Chlordiazepoxide is an antianxiety agent that is FDA approved for the {{{indicationType}}} of anxiety disorders or for the short-term relief of symptoms of anxiety, withdrawal symptoms of acute alcoholism, and preoperative apprehension and anxiety. Common adverse reactions include edema, constipation, nausea, ataxia, confusion, somnolence, and irregular periods.

Adult Indications and Dosage

FDA-Labeled Indications and Dosage (Adult)

Relief of Mild and Moderate Anxiety Disorders and Symptoms of Anxiety
  • The usual daily dosage - 5 mg or 10 mg, 3 or 4 times daily.
Relief of Severe Anxiety Disorders and Symptoms of Anxiety
  • The usual daily dosage - 20 mg or 25 mg, 3 or 4 times daily.

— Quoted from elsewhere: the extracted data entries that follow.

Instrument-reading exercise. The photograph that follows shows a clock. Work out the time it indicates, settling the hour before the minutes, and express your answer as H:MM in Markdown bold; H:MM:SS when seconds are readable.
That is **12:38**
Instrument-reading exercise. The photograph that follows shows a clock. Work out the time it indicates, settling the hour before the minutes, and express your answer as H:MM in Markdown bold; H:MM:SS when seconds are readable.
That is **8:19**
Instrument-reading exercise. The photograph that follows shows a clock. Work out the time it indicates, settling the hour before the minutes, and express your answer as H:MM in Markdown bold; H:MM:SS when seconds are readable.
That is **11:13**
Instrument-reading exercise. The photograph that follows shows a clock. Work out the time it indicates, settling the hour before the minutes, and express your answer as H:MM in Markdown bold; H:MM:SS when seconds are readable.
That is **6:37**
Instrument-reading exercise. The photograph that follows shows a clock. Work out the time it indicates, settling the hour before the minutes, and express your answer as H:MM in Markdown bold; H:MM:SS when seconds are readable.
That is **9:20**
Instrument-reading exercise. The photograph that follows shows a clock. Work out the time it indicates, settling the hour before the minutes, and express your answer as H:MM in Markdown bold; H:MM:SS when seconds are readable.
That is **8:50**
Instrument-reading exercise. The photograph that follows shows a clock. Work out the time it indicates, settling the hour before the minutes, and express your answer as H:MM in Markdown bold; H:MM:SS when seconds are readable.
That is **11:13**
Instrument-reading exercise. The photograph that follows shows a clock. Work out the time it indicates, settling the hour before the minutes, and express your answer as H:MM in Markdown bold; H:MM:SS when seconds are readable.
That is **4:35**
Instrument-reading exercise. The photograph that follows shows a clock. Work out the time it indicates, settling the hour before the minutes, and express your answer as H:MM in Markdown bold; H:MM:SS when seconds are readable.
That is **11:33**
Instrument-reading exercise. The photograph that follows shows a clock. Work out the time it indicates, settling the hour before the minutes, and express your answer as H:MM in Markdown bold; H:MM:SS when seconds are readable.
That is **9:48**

Off-Label Use and Dosage (Adult)

Guideline-Supported Use

There is limited information regarding Off-Label Guideline-Supported Use of Chlordiazepoxide in adult patients.

Non–Guideline-Supported Use

There is limited information regarding Off-Label Non–Guideline-Supported Use of Chlordiazepoxide in adult patients.

Pediatric Indications and Dosage

FDA-Labeled Indications and Dosage (Pediatric)

Preoperative Apprehension and Anxiety
  • On days preceding surgery, 5 to 10 mg orally, 3 or 4 times daily. If used as preoperative medication, 50 to 100 mg IM* 1 hour prior to surgery.
  • The usual daily dosage - 5 mg, 2 to 4 times daily (may be increased in some pediatric patients to 10 mg, 2 to 3 times daily)

Off-Label Use and Dosage (Pediatric)

Guideline-Supported Use

There is limited information regarding Off-Label Guideline-Supported Use of Chlordiazepoxide in pediatric patients.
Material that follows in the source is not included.